Procurement Goals and Objectives for Individual Contributors: You Get What You Measure

 This is the last in a series of posts on performance reviews and objective setting for the start of the New Year. Click here to read my recent posts on performance reviews from the manager’s and employee’s perspectives, as well as objective setting for procurement managers.

Most of us will soon be asked to think about our goals and objectives for 2014. This commitment deserves careful thought and introspection – you’ll be living with it for the remainder of the year. This also happens to be the best time to let your input be heard and take control of the upcoming year.

Why Goals and Objectives?

Continuous improvement expert W. Edwards Deming was once quoted as saying: You can’t manage what you can’t measure. Well-crafted goals and objectives are fundamental to any organization. They are measures of production from human capital.

It is your manager’s job to lay out your high-level objectives for the upcoming year. He or she is tasked with obtaining maximum productivity without overwhelming employees. Enlightened managers will solicit their team’s input on goals and objectives. Use this opportunity to negotiate your personal goals and objectives with your manager. If there are objectives that you sense are too aggressive, ask your manager to quantify a minimum expectation and a stretch goal.

What Gets Measured?

There’s no debate that cost savings is procurement’s primary metric As procurement professionals, our goals and objectives will likely be broken into two groups: cost savings objectives and all other objectives. Try to steer your objectives toward cost savings. These are high-visibility projects that are the most challenging, thrilling, frustrating, and ultimately the most rewarding. In short, this is how to stay operationally relevant.

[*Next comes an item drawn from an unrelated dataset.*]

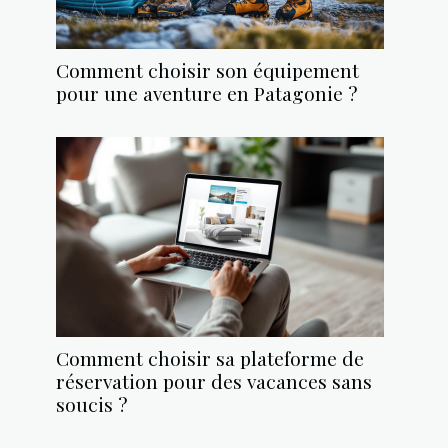
Comment choisir son équipement
pour une aventure en Patagonie ?
Comment choisir sa plateforme de
réservation pour des vacances sans
soucis ?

If your job is more transactional than strategic, you can still include objectives that facilitate cost savings. Think of the compliance efforts that drive cost savings: using preferred suppliers whenever possible, confirming competitive bidding on large purchases, ensuring new suppliers meet your company’s payment term standards. Try to craft objectives that measure your contribution to the bottom line.  

Wise companies view their procurement employees in terms of their return on investment. In other words, what do I pay this employee vs. what savings / value to they deliver? This burden does not lie with management alone. Be ready for this conversation by calculating your own ROI.

Few of us are lucky enough to spend all our time generating cost savings, and other goals and objectives can be time-consuming. For example, you may be assigned a special project to create a conflict minerals compliance program or to develop a second source on critical raw materials.

The intangible part of procurement is often missing from our goals and objectives: internally managing customers and externally managing cost, quality, and delivery issues with incumbent suppliers. Suggest to your manager that these more intangible objectives be captured and measured by customer survey or rounded feedback. Not only does this make your manager aware of your work load, it also subtly reminds them of all the work you do behind the scenes.

It’s a Living Document

However complete your goals and objectives seem they are a static representation of a dynamic effort. You are likely to be assigned additional projects throughout the year. Some of your initial goals and objectives will be reprioritized or dropped to accommodate new, higher priority objectives. Make sure that these changes are well understood between you and your manager and formally reflected in your objectives.    

Additionally, you may find that some of the metrics used to measure your performance are not accurate or could be improved. Share these ideas with your manager.